I have a confession to make: I like hit points as a mechanic. They’re quick to explain, easy to understand, tracking them is effortless, and–since there’s generally no negative consequence to losing hit points until they run out–there’s no death spiral as the player gets hit. Hit points even provide an easy way to pace combat; with knowledge of how quickly the player can remove them, designers can give the opponent just enough hit points to make the fight a satisfying length without turning it into a grind. Designers looking for simple, readily tunable combat systems can find hit points to be just what they need.
There is, however, a right way and a wrong way to implement them. Ironically, the Star Wars: Knights of the Old Republic series has done both.
Hit points done right: hit points working in tandem with the fiction
Two important things happen in this clip. Keep one eye on the lightsabers, and the other on Juhani’s health bar.
One of the fundamental rules of Star Wars combat, as it’s demonstrated in the films, is that getting cut by a lightsaber is incredibly bad. Just by nicking Darth Vader’s arm, Luke made the Dark Lord of the Sith cry out; whenever someone really got chopped, the fight ended right then and there. Being struck by a lightsaber is devastating.
That creates a problem for game designers trying to fit Star Wars combat into the hit point mold. If any hit from a lightsaber instantly reduces the opponent to zero hit points, fights will be brief and potentially anticlimactic. On the other hand, making lightsaber blows less serious detracts from the game’s immersiveness.
(At this point one might conclude that the solution is “use a combat system not based on hit points.” That would be a reasonable road to go down.

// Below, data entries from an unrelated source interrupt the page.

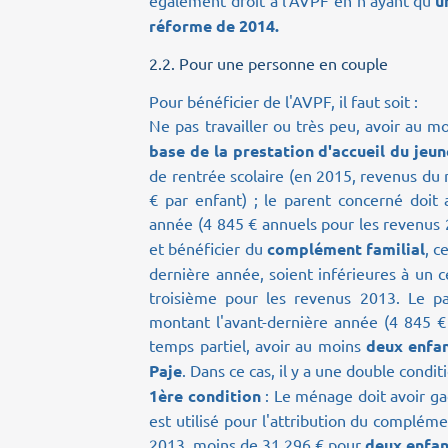
u
réforme de 2014.
2.2.
Pour une personne en couple
Pour bénéficier de l'AVPF, il faut soit :
Ne pas travailler ou très peu, avoir au m
base de la prestation d'accueil du jeu
de rentrée scolaire (en 2015, revenus du
€ par enfant) ; le parent concerné doit 
année (4 845 € annuels pour les revenus 
et bénéficier du
complément familial
, c
dernière année, soient inférieures à un c
troisième pour les revenus 2013. Le pa
montant l'avant-dernière année (4 845 €
temps partiel, avoir au moins
deux enfa
Paje
. Dans ce cas, il y a une double condit
1ère condition
: Le ménage doit avoir gag
est utilisé pour l'attribution du compléme
2013, moins de 31 296 € pour
deux enfan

Let’s assume, however, that the game’s design is such that the benefits of a hit point system outweigh its flaws.)
KOTOR’s designers escaped their dilemma by making the game’s hit points more about endurance than about health, and then matching the animations to that understanding. Juhani loses hit points in the video as she parries the player’s attacks, but she doesn’t get hit; the player never lands the big chop that every Star Wars fan knows would be instantly fatal. The hit point system is deployed in a way that makes sense within the game’s fiction.
In fact, KOTOR’s designers went beyond merely solving problems with hit points; they used the hit point system enhance the story. Juhani concedes the duel with some hit points left. Since KOTOR players learn early on that zero hit points equals death, stopping the fight before that point clearly signals that this battle has reached an unexpected non-lethal conclusion. The player blinks and has to reorient just like the player’s character has to check his or her lightsaber swing.
This, then, is how hit points are done right. Implemented in accordance with the game’s theme, and used imaginatively to get emotional responses from the player, hit points become a seamless part of KOTOR’s overall Star Wars experience.
Hit points done wrong: a mechanism in a vacuum
Compare the previous clip to this one:
This fight is nothing but big chops, with the occasional tremendous lunge thrown in. Each and every move should instantly fell the opponent . . . but instead the battle goes on and on, the players shrugging off lightsaber blows as though they were hitting each other with foam swords.
Hit points, implemented in this way, are nothing but a technical measure of progress. They add nothing to the immersion; to the contrary, they undermine it by allowing the players to keep fighting long after the rules of the fictional universe would permit. In a role-playing game that’s all about losing oneself in a story, that is a cardinal sin.
Don’t catch yourself on your double-bladed lightsaber
In the end, hit points are like a hammer: useful when employed thoughtfully, damaging when applied incorrectly. When incorporating them into a game, give due consideration to how they can be implemented so that they are both mechanically effective and thematically appropriate. KOTOR proves that it can be done . . . and that it’s important to get it right.